Nah, this is full story 99.9% of the time. I worked for government and this happened all the time - nobody ever got fired for choosing 500x more expensive IMB general solution versus something that you customized for the stakeholders and has 0 issues and million users and 0 incidents. I had personaly many such products being on the side of the government once, and on the side of the private vendor after that.

One example - I created Help Desk system for the public finances of entire country using Redmine and other FOSS tools. The cost was 0, the time to implement it was single year of not so focused work and it served hundreeds of thousands of people. Then IBM took over with its service desk, implmenting it for years and costing infinity. They could get into tender, I could not since I and my team are small company. The funny thing is that stakeholder subteam abandoned it and returned to my solution (with 0 maintenance since I left the company).

This is typical. You need to know how government works to understand it. I understand it, but do not approve it. I am also not frustrated about it, its just how this world works currently, in majority of the countries as far as I know.

The same experience in public healthcare.

I see the project paid for few willas of ppl involved at the top and was discontinued due to missed deadlines and missing functionality.

Noone was fired, sued or even scolded for wasting millions of taxpayer money.

All you can do is laugh. This world is a joke.

> Nah, this is full story 99.9% of the time. I worked for government and this happened all the time

Same experience, also in the private sector.

> This is typical. You need to know how government works to understand it. I understand it, but do not approve it. I am also not frustrated about it, its just how this world works currently, in majority of the countries as far as I know.

Yep, I mean the issues with unnecessary jobs and inflated projects and budgets is not exactly news, I think it's just part of society's struggle to adapt to a post scarcity economy, while not shortening the amount of working hours. It's not really surprising that it also affects software.

No this is really how stupidly it works. Government software consulting is insane.

The licensing/certification stuff basically creates monopolies.

My spouse worked at a digital agency a decade ago, that it turned out was basically a near-monopoly provider of certain types of software for the local government.

The thing was, none of the work was actually done by them. It was all subbed out to 3rd party dev shops who couldn't qualify themselves for the required licensing. Further, they subbed out all the dev offshore.

So the government was both overpaying for offshore devs, and thinking they were spending money locally because the intermediary happened to be local.

They could have gotten the same work for 40-50% cheaper just skipping the front company, or spent the same and hired actual local devs they thought they were.
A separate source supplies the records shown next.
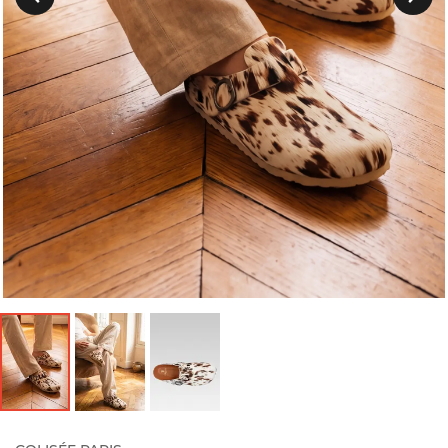
Précedent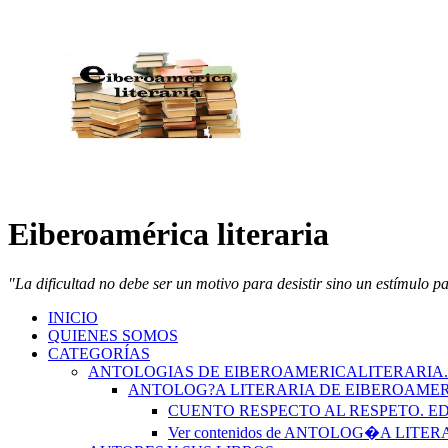
Eiberoamérica literaria
"La dificultad no debe ser un motivo para desistir sino un estímulo p
INICIO
QUIENES SOMOS
CATEGORÍAS
ANTOLOGIAS DE EIBEROAMERICALITERARIA
ANTOLOG?A LITERARIA DE EIBEROAMER
CUENTO RESPECTO AL RESPETO. 
Ver contenidos de ANTOLOG�A LIT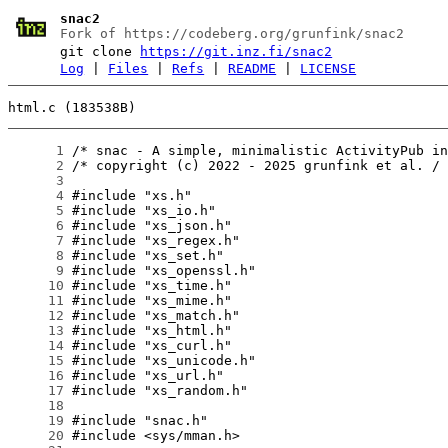
snac2
Fork of https://codeberg.org/grunfink/snac2
git clone
https://git.inz.fi/snac2
Log
|
Files
|
Refs
|
README
|
LICENSE
html.c (183538B)
      1
      2
      3
      4
      5
      6
      7
      8
      9
     10
     11
     12
     13
     14
     15
     16
     17
     18
     19
     20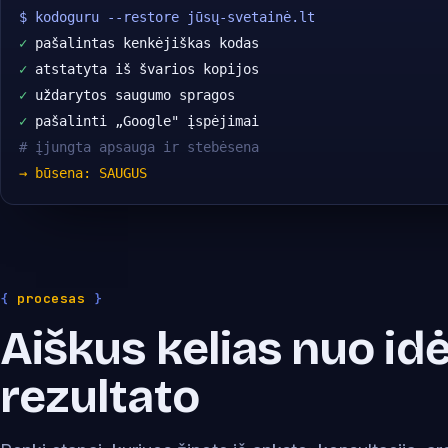
$ kodoguru --restore jūsų-svetainė.lt
✓
 pašalintas kenkėjiškas kodas
✓
 atstatyta iš švarios kopijos
✓
 uždarytos saugumo spragos
✓
 pašalinti „Google" įspėjimai
# įjungta apsauga ir stebėsena
→ būsena: SAUGUS
{
procesas
}
Aiškus kelias nuo idė
rezultato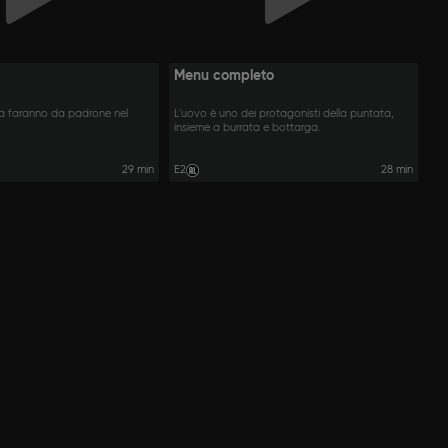
Menu completo
la faranno da padrone nel
L'uovo è uno dei protagonisti della puntata,
insieme a burrata e bottarga.
29 min
E2
28 min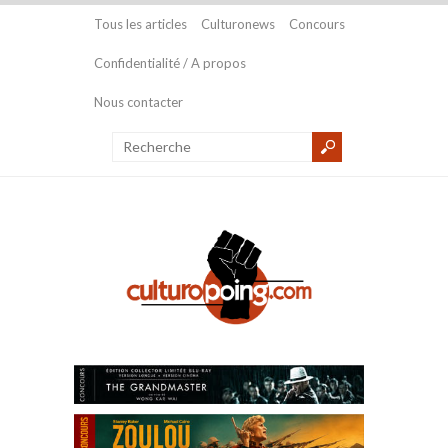
Tous les articles
Culturonews
Concours
Confidentialité / A propos
Nous contacter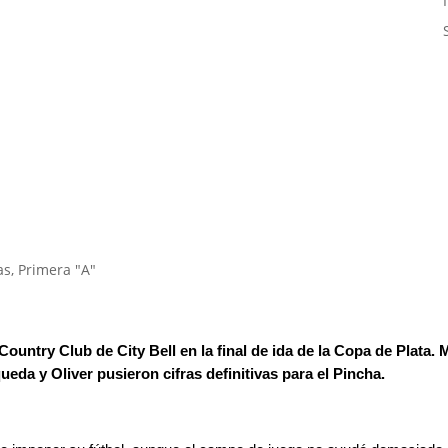
as
,
Primera "A"
Country Club de City Bell en la final de ida de la Copa de Plata. 
da y Oliver pusieron cifras definitivas para el Pincha.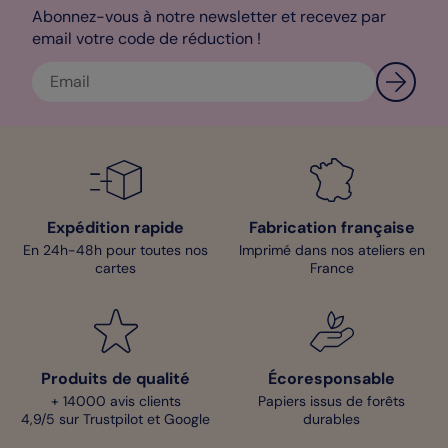
Abonnez-vous à notre newsletter et recevez par
email votre code de réduction !
Expédition rapide
Fabrication française
En 24h-48h pour toutes nos
Imprimé dans nos ateliers en
cartes
France
Produits de qualité
Écoresponsable
+ 14000 avis clients
Papiers issus de forêts
4,9/5 sur Trustpilot et Google
durables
You're either preaching to people who agree with your perspective or talking to a well-tread HN persona where all management is incompetent nincompoops and the world would be a better place if only devs had unilateral powers in all areas, including those where they have no experience or even visibility. You are being quite charitable to place the majority in the former category. See follow-on comments (both current and soon-to-come) for supporting evidence.